▶ Given records:

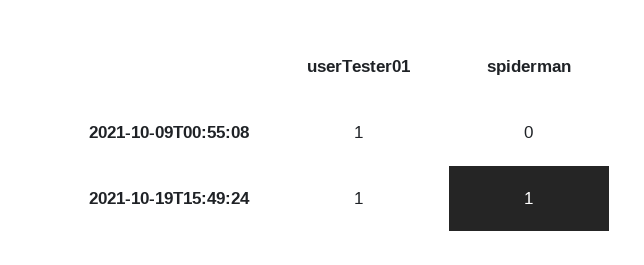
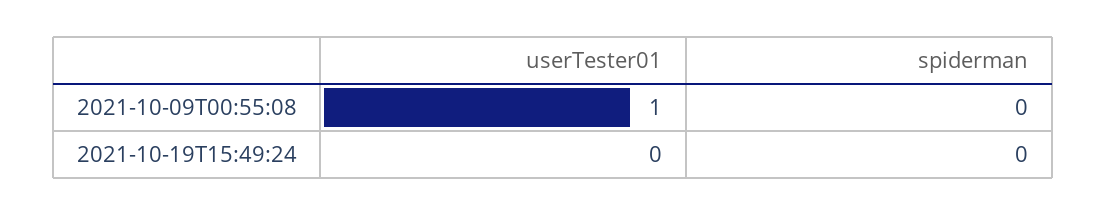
userTester01, 2021-10-19T15:49:24: 1 -> 0
spiderman, 2021-10-19T15:49:24: 1 -> 0

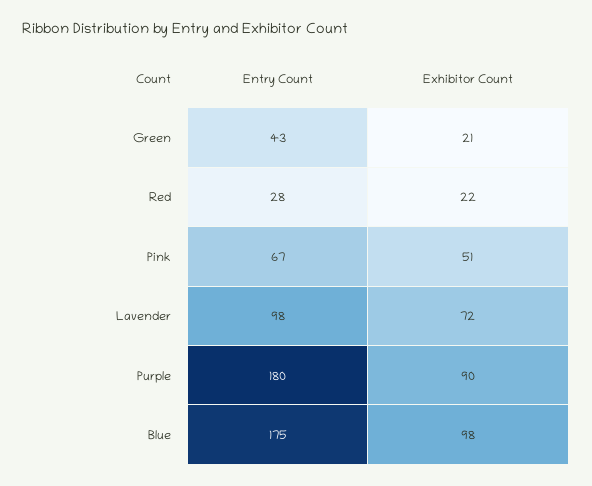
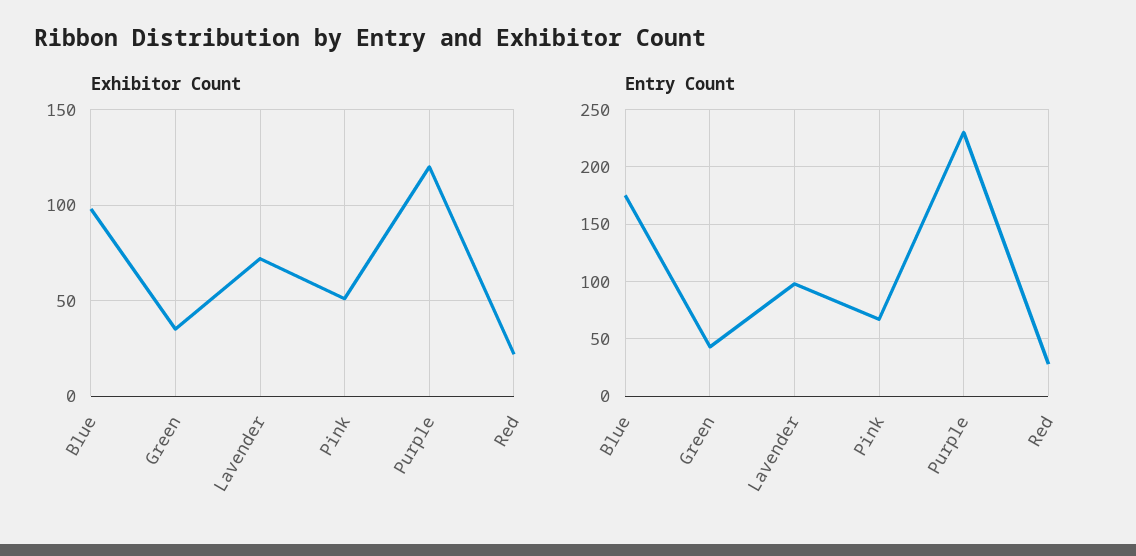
Exhibitor Count, Green: 21 -> 35
Entry Count, Purple: 180 -> 230
Exhibitor Count, Purple: 90 -> 120

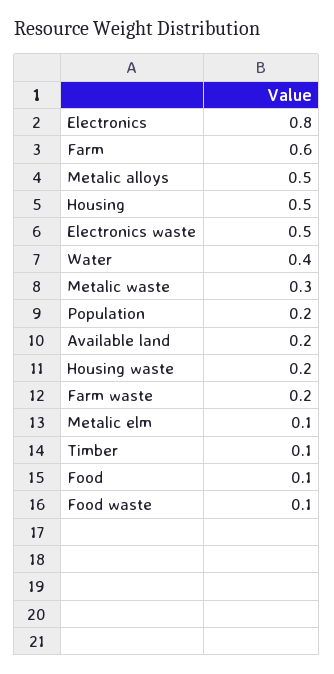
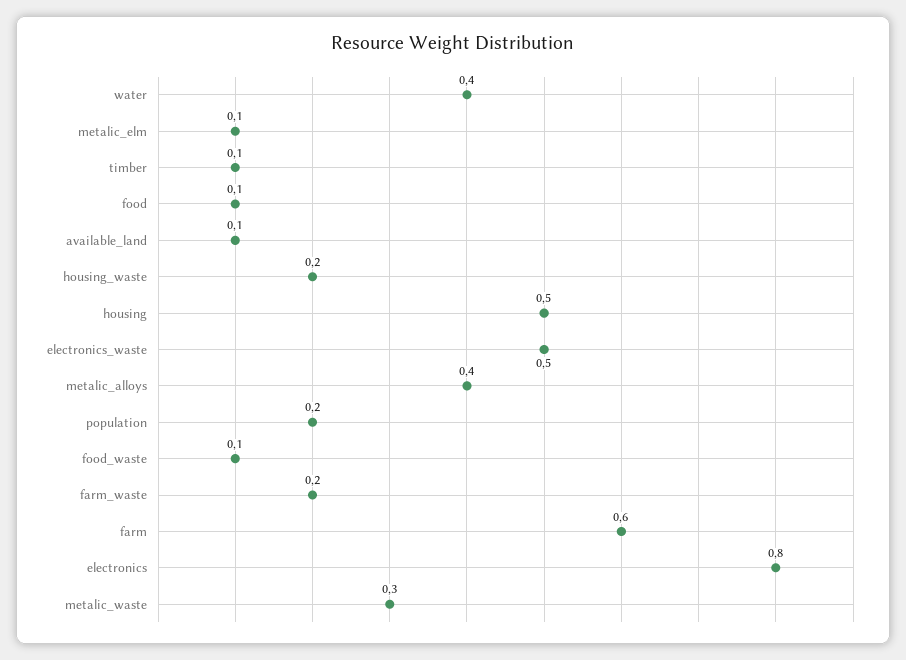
Metalic alloys: 0.5 -> 0.4
Available land: 0.2 -> 0.1

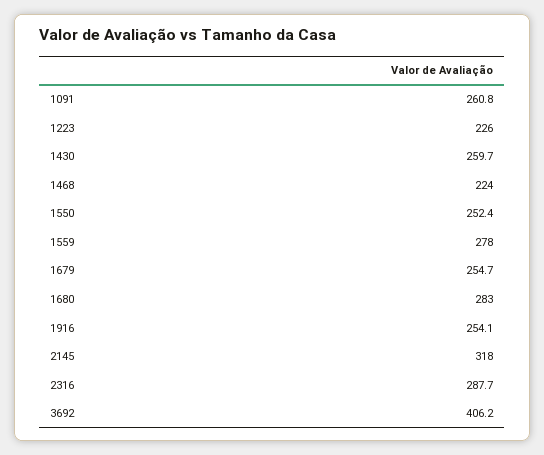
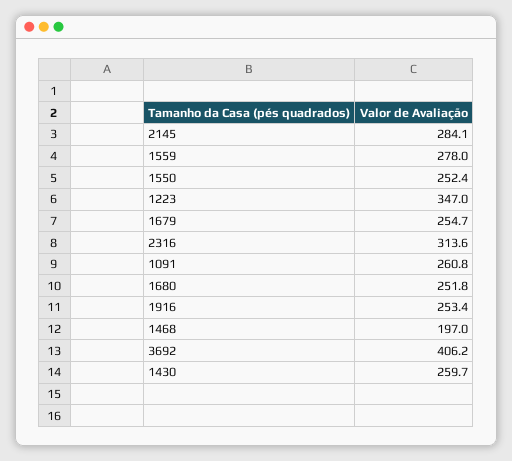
1223: 226 -> 347
1468: 224 -> 197
1680: 283 -> 251.8
1916: 254.1 -> 253.4
2145: 318 -> 284.1
2316: 287.7 -> 313.6

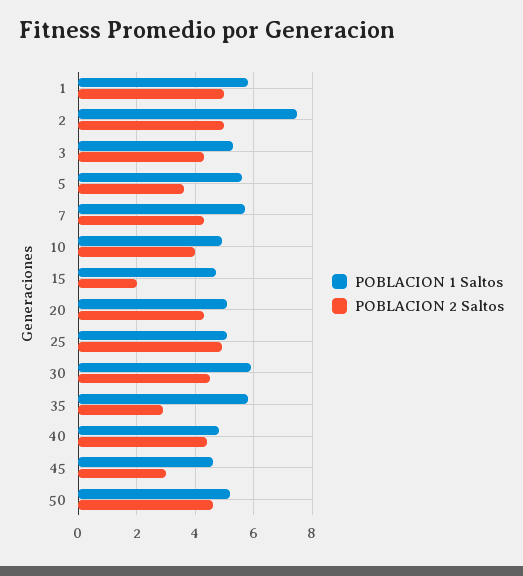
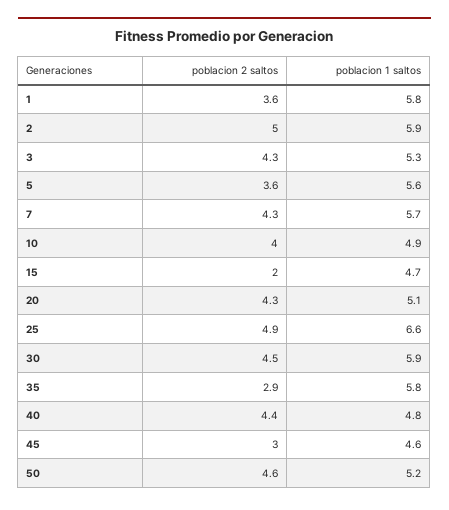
POBLACION 2 Saltos, 1: 5 -> 3.6
POBLACION 1 Saltos, 2: 7.5 -> 5.9
POBLACION 1 Saltos, 25: 5 -> 6.6

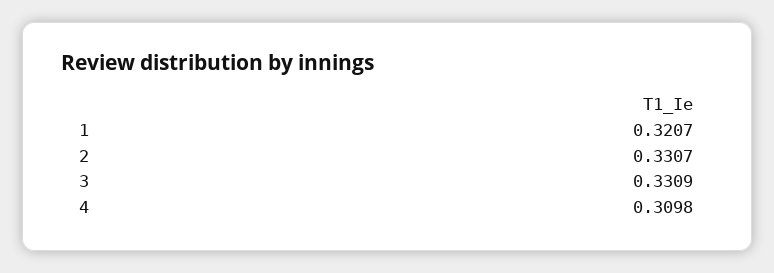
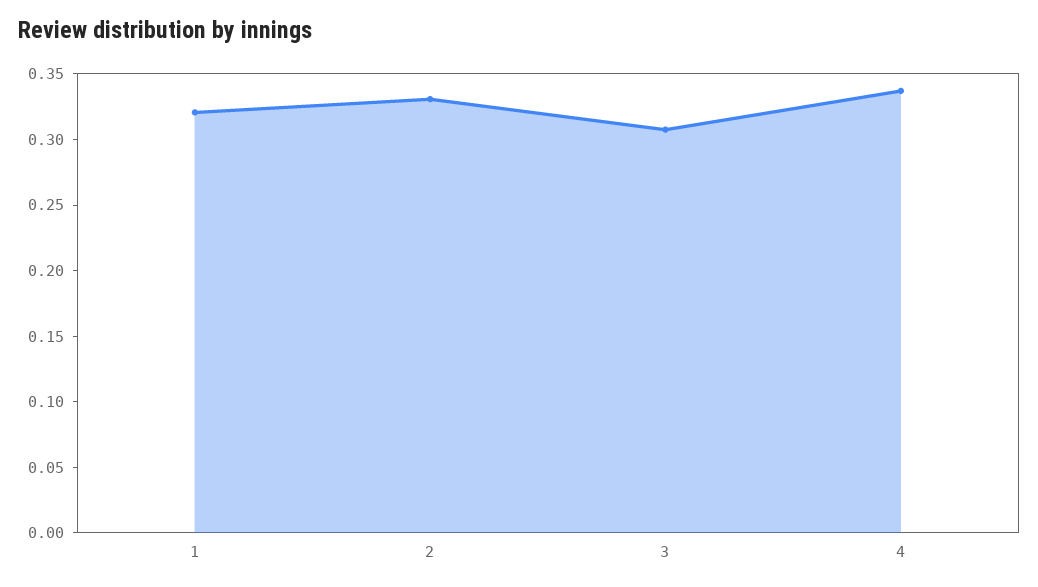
3: 0.3309 -> 0.31
4: 0.3098 -> 0.34

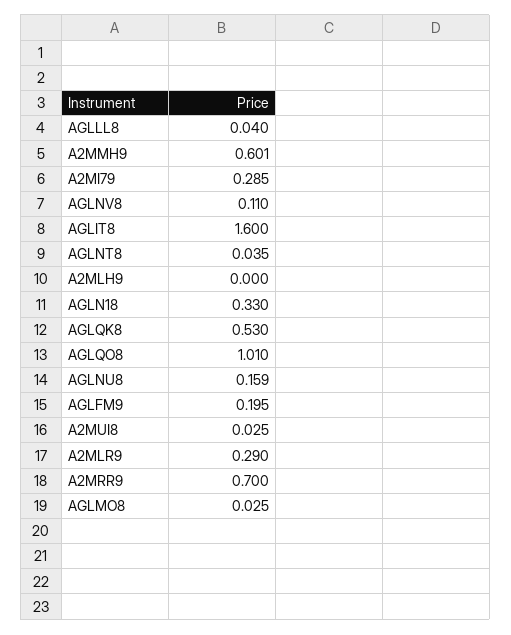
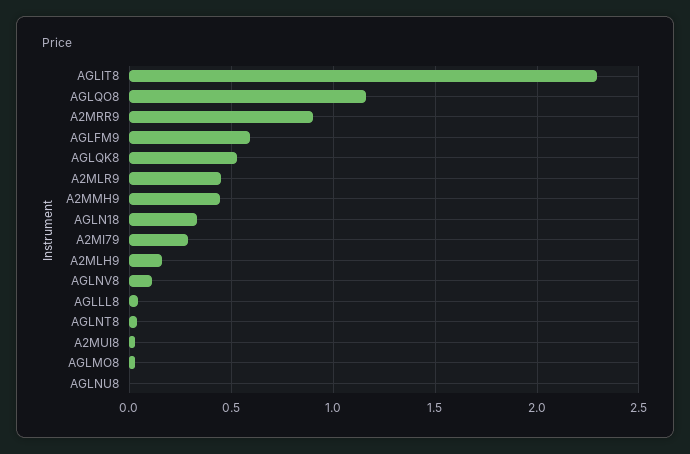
A2MMH9: 0.601 -> 0.45
AGLIT8: 1.6 -> 2.3
A2MLH9: 0 -> 0.15
AGLQO8: 1.01 -> 1.15
AGLNU8: 0.159 -> 0
AGLFM9: 0.195 -> 0.6
A2MLR9: 0.29 -> 0.45
A2MRR9: 0.7 -> 0.9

▶ Problem statement: Every entry above should be given again exactly, with no images included.

▶ Result below:
userTester01, 2021-10-19T15:49:24: 1 -> 0
spiderman, 2021-10-19T15:49:24: 1 -> 0

Exhibitor Count, Green: 21 -> 35
Entry Count, Purple: 180 -> 230
Exhibitor Count, Purple: 90 -> 120

Metalic alloys: 0.5 -> 0.4
Available land: 0.2 -> 0.1

1223: 226 -> 347
1468: 224 -> 197
1680: 283 -> 251.8
1916: 254.1 -> 253.4
2145: 318 -> 284.1
2316: 287.7 -> 313.6

POBLACION 2 Saltos, 1: 5 -> 3.6
POBLACION 1 Saltos, 2: 7.5 -> 5.9
POBLACION 1 Saltos, 25: 5 -> 6.6

3: 0.3309 -> 0.31
4: 0.3098 -> 0.34

A2MMH9: 0.601 -> 0.45
AGLIT8: 1.6 -> 2.3
A2MLH9: 0 -> 0.15
AGLQO8: 1.01 -> 1.15
AGLNU8: 0.159 -> 0
AGLFM9: 0.195 -> 0.6
A2MLR9: 0.29 -> 0.45
A2MRR9: 0.7 -> 0.9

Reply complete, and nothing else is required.